Leila K. - Open Sesame
Leila K. ist wahrscheinlich eine der tragischten Figuren des Eurodance – und eines der ersten Aushängeschilder für die damals aufgekommene, und heute noch immer nicht beendete Casting-Hölle. „Open Sesame“, 1992 erschienen, kann ruhig wörtlich genommen werden - danach hat Eurodance jahrelang die Charts und Ohren infiltriert und verseucht. Leila K., war schon während der Peak-Time Mitte der Neunziger schwer verschuldet und auch wenn sie als „Bestselling Female Artist“ 1993 Whitney Houston ausgestochen hat, ist ihr von dem Geld dieser goldenen Ära nichts geblieben. Eine Drogenkarriere inklusive von Medien durch den Gulli gezogenen Abstürzen folgten. Leila K. arbeitete auch mit Dr. Alban bei „Hello Africa“ zusammen, und lieferte damals sowohl gesanglich als auch produktionstechnisch eine Blaupause für M.I.A oder Die Antwoord. Auch die Trash-Queen 2.11, Lady Gaga bekennt sich als Leila K. Fan, sowie Millionen Teenager der frühen Neunziger.

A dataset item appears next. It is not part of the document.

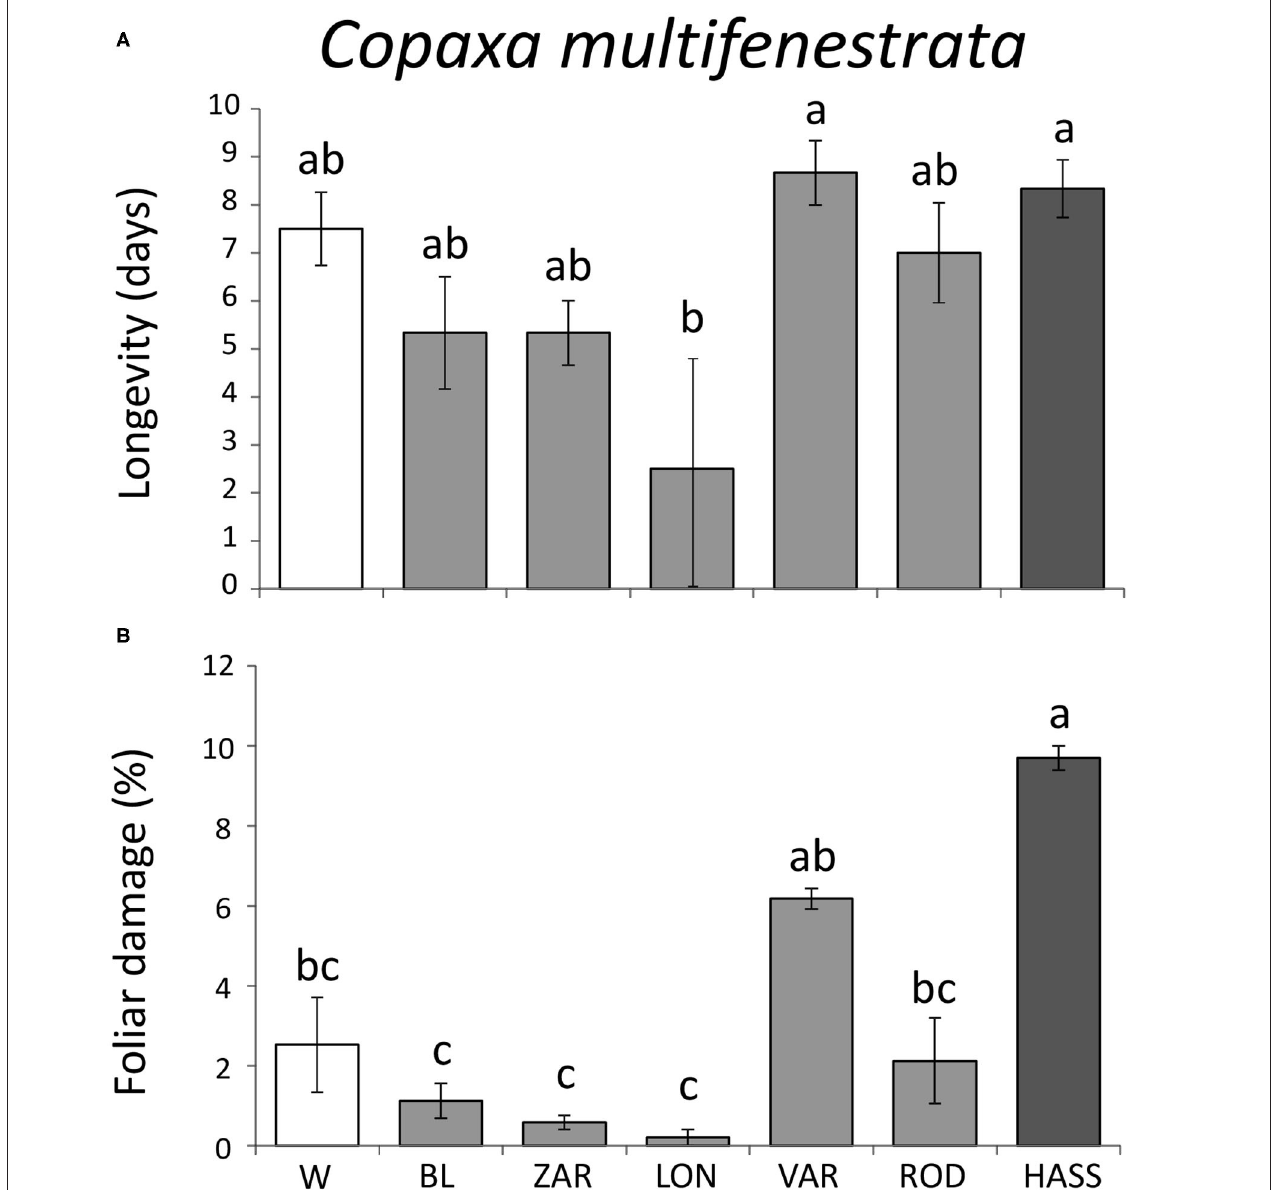
FIGURE 5 | Larval performance of the specialist avocado moth Copaxa multifenestrata on wild, landrace, and cultivated “Hass” avocado ( Persea americana ) genotypes: larval longevity (A) and percent foliar damage (B) . W = wild genotypes; landraces: BL = “Blanco,” LON = “Lonjas,” ZAR = “Zarcoli,” VAR = “Vargas,” and ROD = “Rodolfo.” Bars are means ± SE. Different letters indicate significant differences among genotypes ( P ≤ 0.05), according to Tukey’s HSD post-hoc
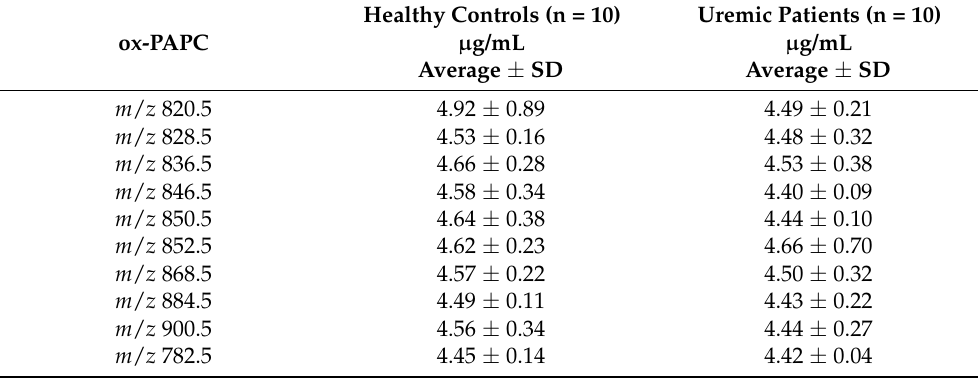
Table 3. Long-chain ox-PAPC product concentrations in LDL of healthy controls and uremic patients. Healthy Controls (n = ox-PAPC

Sin with Sebastian – Shut up (and sleep with me)
Explizite Anmach-Lyrics und schlüpfrige Verbal-Erotik unter dem Niveau eines Groschenromans war ebenfalls ein Kennzeichen des Eurodance. Textzeilen wie „You´re young and free, why don´t you sleep with me“ sind verglichen mit den Holzfäller-Hors d´Oeuvre von E-Rotic („Max don´t have Sex with your Ex“, „Fred come to Bed“, „Help Me Dr. Dick“,…) ausgesprochen charmant. Sex, Liebe und Party waren onmipräsent in den Track-Titeln wie z.B. bei La Bouche – „Do you wanna be my lover“ oder Snap!, die bei „Oops Up“ auch auf den Kondom-Gebrauch innerhalb der promiskuitiven Clubszene aufmerksam machten. Wahrscheinlich erfolglos, denn auf die Lyrics hat beim Eurodance sowieso niemand gehört.